Published at 6:00am 21st June 2017. (Updated at 1:10pm 21st June 2017)

Pet owners in Surrey and Hampshire are being warned of the dangers of leaving dogs in hot cars.

The RSPCA has released a hard-hitting video in a bid to reach pet owners during the heat. 

The charity is reminding people across the country of the dangers of pets overheating.

The UK’s largest and oldest animal welfare charity is launching its annual Dogs Die in Hot Cars campaign.

It comes as our area enters Day 3 of a Met Office Health Heatwave Alert.

The Amber warning is the second highest level and temperatures have reached over 30 degrees over the last few days. 

'Cars become like ovens within minutes'

Chris Gray, Veterinary Surgeon at Alder Veterinary Practice in Guildford said: "Even with the windows open it can be a risk. People think I'm just popping into a shop it will be fine, for example. 

"But the temperature in a car - especially on these really hot days can get to oven temperature, within minutes and it can be very, very dangerous for the dogs inside."

"Even at other times of the year, dogs in cars is not a good idea - and dogs can very easily get heat-stroke."

If your dog does overheat, or show the signs of heatstroke, you need to take them to the vets immediately.


"Little things you can do on the way there, is make sure your air con is on full blast in the car as you go in there. 

"It can be an idea to gently cool the dog.
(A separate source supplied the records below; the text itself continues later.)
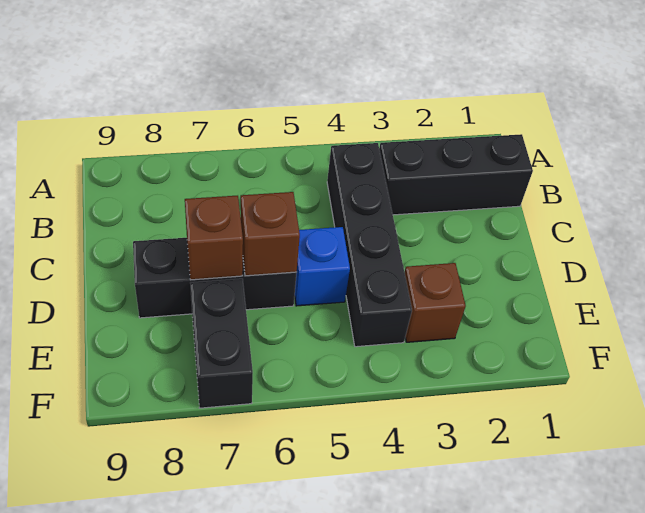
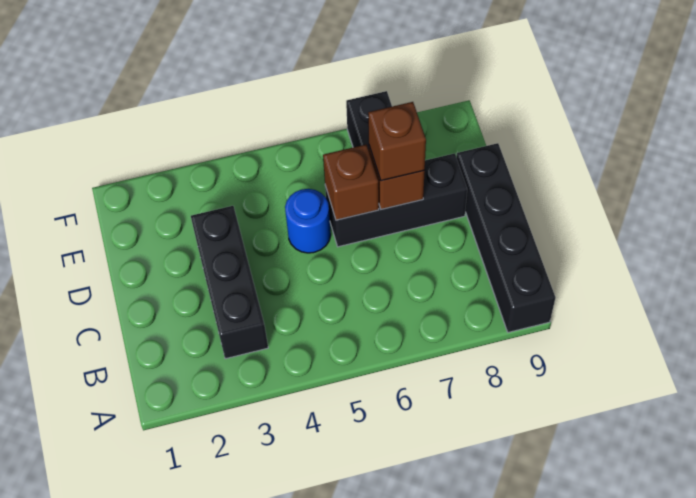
black brick B1:B3 level 1 -> black brick B3:D3 level 1
black brick B4:E4 level 1 -> black brick A9:D9 level 1
blue brick D5 level 1 -> blue round brick D5 level 1
brown brick E3 level 1 -> brown brick D7 level 3

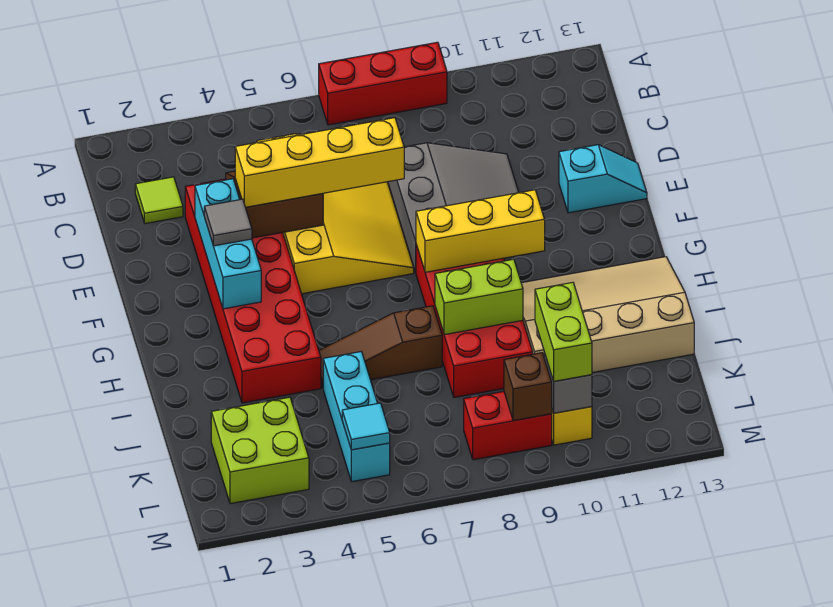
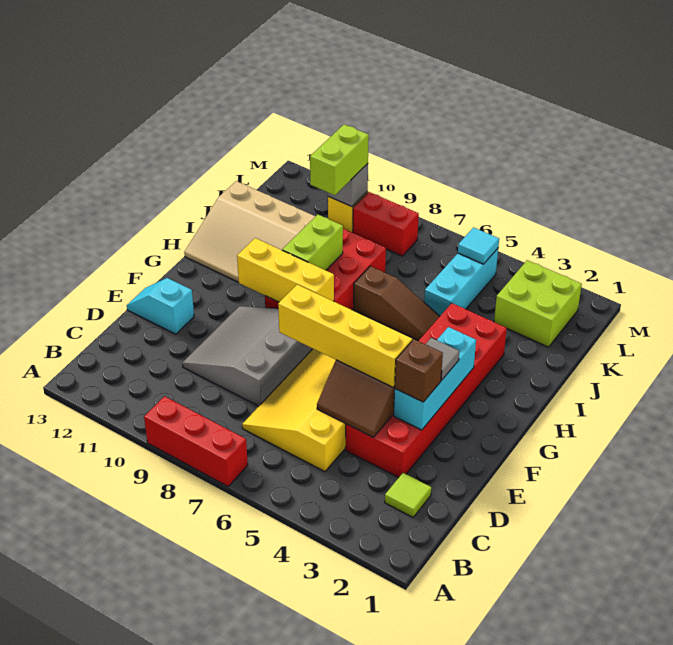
lime brick I8:I9 level 2 -> lime brick H9:I9 level 2
brown brick L9 level 2 -> brown brick E3 level 3

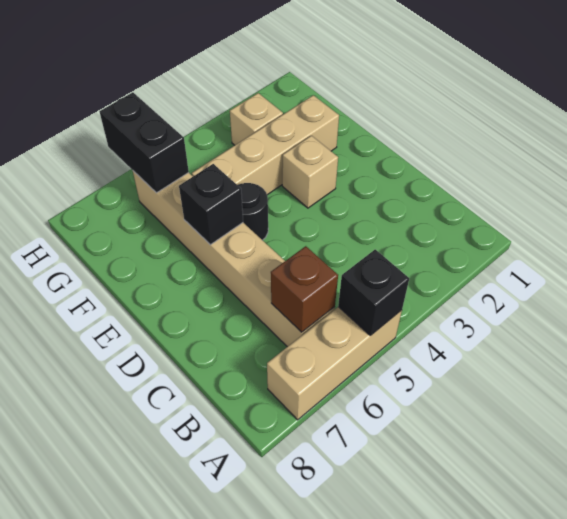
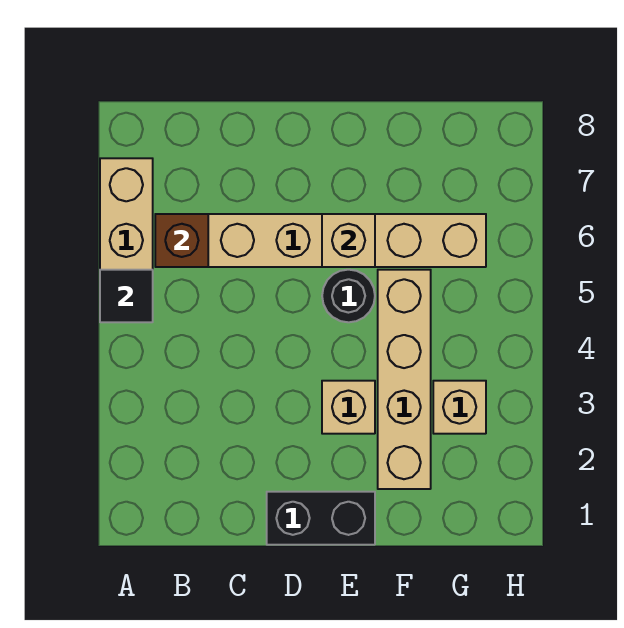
black brick A5 level 2 -> black tile A5 level 2
black brick E6 level 2 -> tan brick E6 level 2
black brick G6:H6 level 2 -> black brick D1:E1 level 1

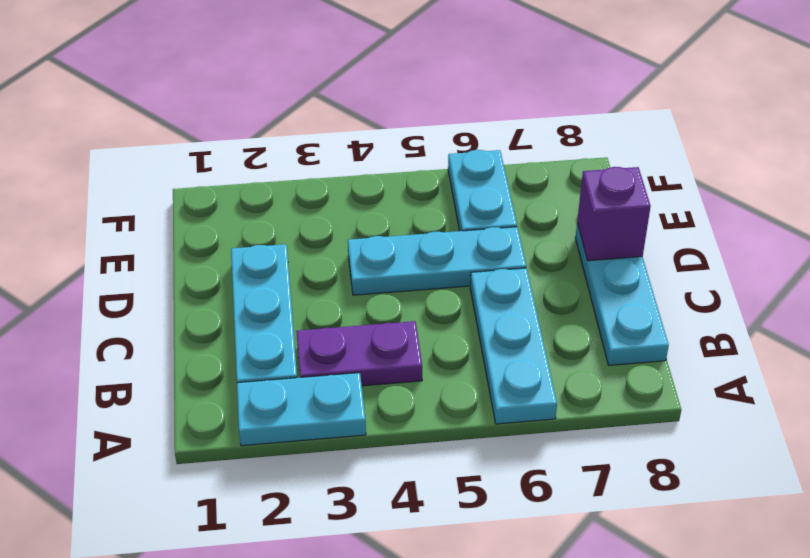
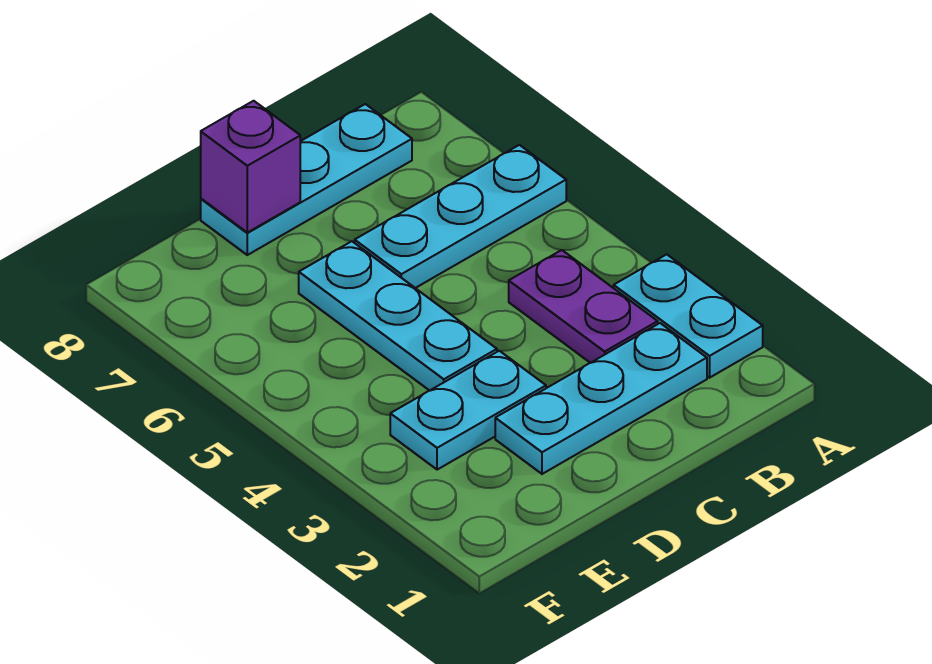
cyan plate E6:F6 level 1 -> cyan plate D3:E3 level 1

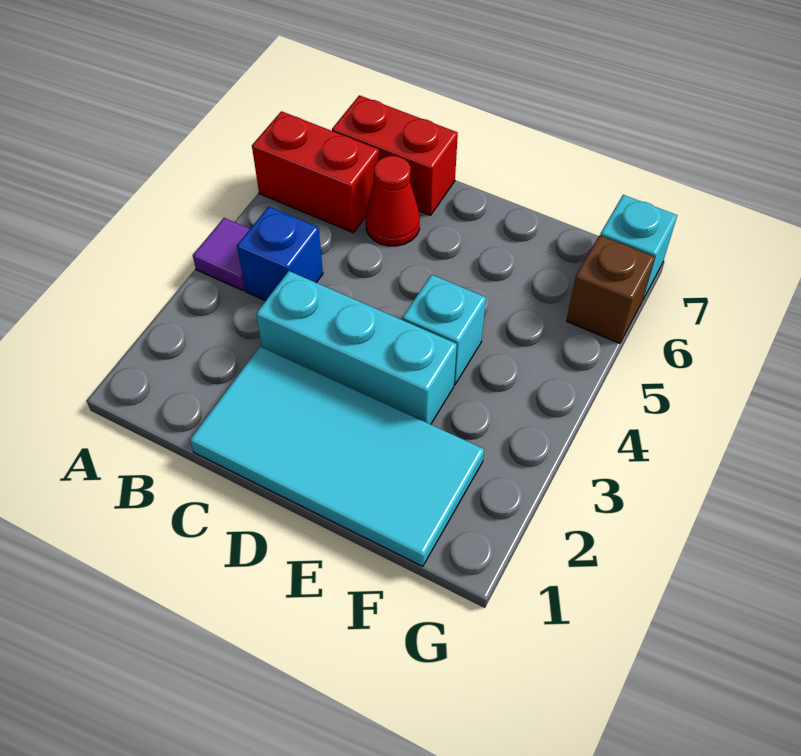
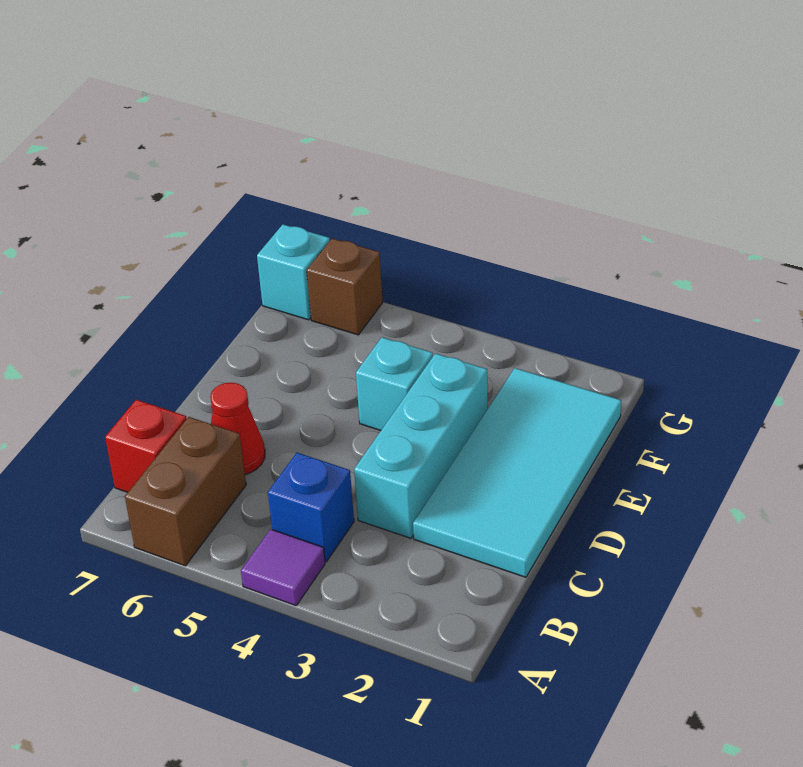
red brick A6:B6 level 1 -> brown brick A6:B6 level 1
red brick B7:C7 level 1 -> red brick B7 level 1

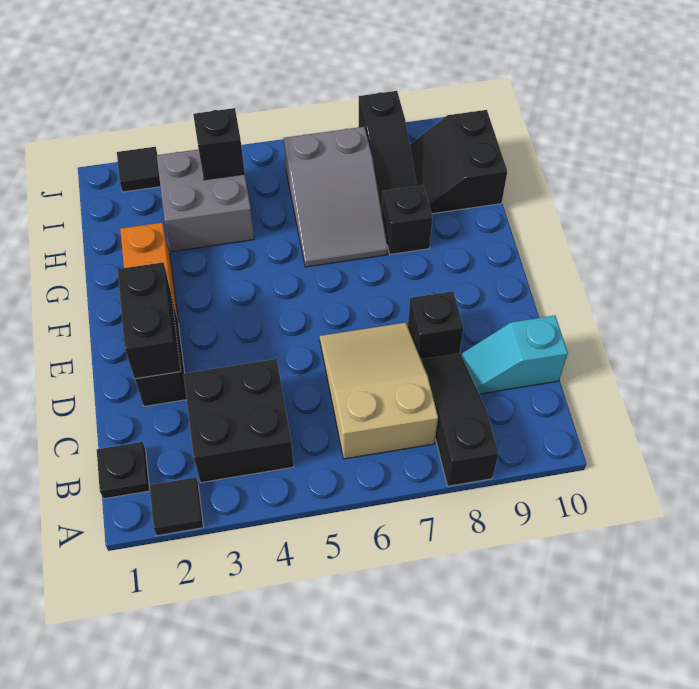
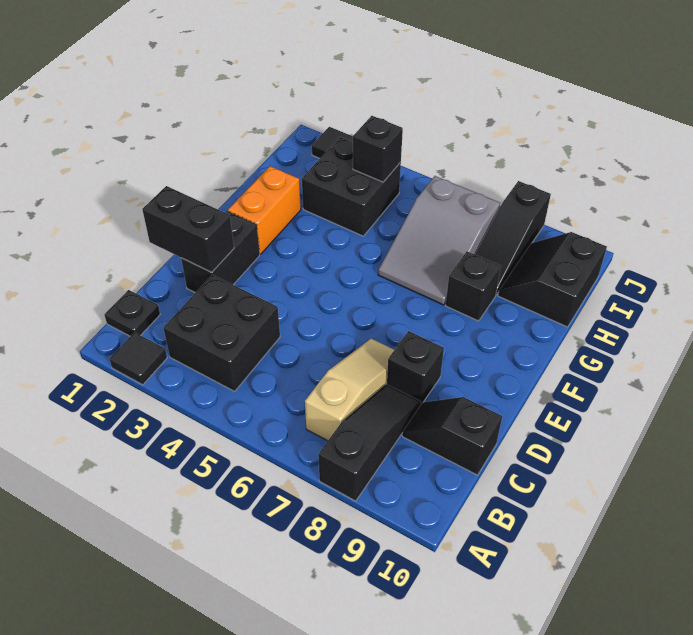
tan slope B6:D7 level 1 top B -> tan slope B7:D7 level 1 top B
cyan slope C9:C10 level 1 top 10 -> black slope C9:C10 level 1 top 10
black brick D2:E2 level 2 -> black brick D1:D2 level 2
grey brick H3:I4 level 1 -> black brick H3:I4 level 1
Don't put the dog in an ice cold bath as you'll actually worsen things. 

"It needs to be cool water, not ice cold water, just to cool them down." 

And what should you do if you spot a dog in a hot car?

Chris said: "If the police can't attend or the RSCPA can't attend or they're too far away and the situation's looking critical - the instinct would be to break into the car.

"One must be careful about criminal damage, for example, so it's a good idea to get witnesses, take photographs - but ultimately the welfare of the dog should be our primary concern."

Top tips to keep your dogs calm and cool:

- Walk your dogs first thing in the morning, or late at night when it's cooled down

- Avoid the middle of the day sun

- Keep them in the coolest part of the house

- Keep them out of the direct sunlight

- Cool them down gently with water

- Avoid too much excitement 

66-year-old Jonathan Theobald's three dogs died after he left them in a car for four hours.

It was a warm day on 16 June 2016, but it was overcast and wasn’t particularly hot.


WATCH: Jonathan's heart-breaking story


In 2016, the RSPCA’s emergency hotline received 7,187 calls about animals in hot environments - the majority of which were regarding dogs.

While down from the previous year (8,779), the number is still worryingly high considering the charity’s key advice is for people to call 999.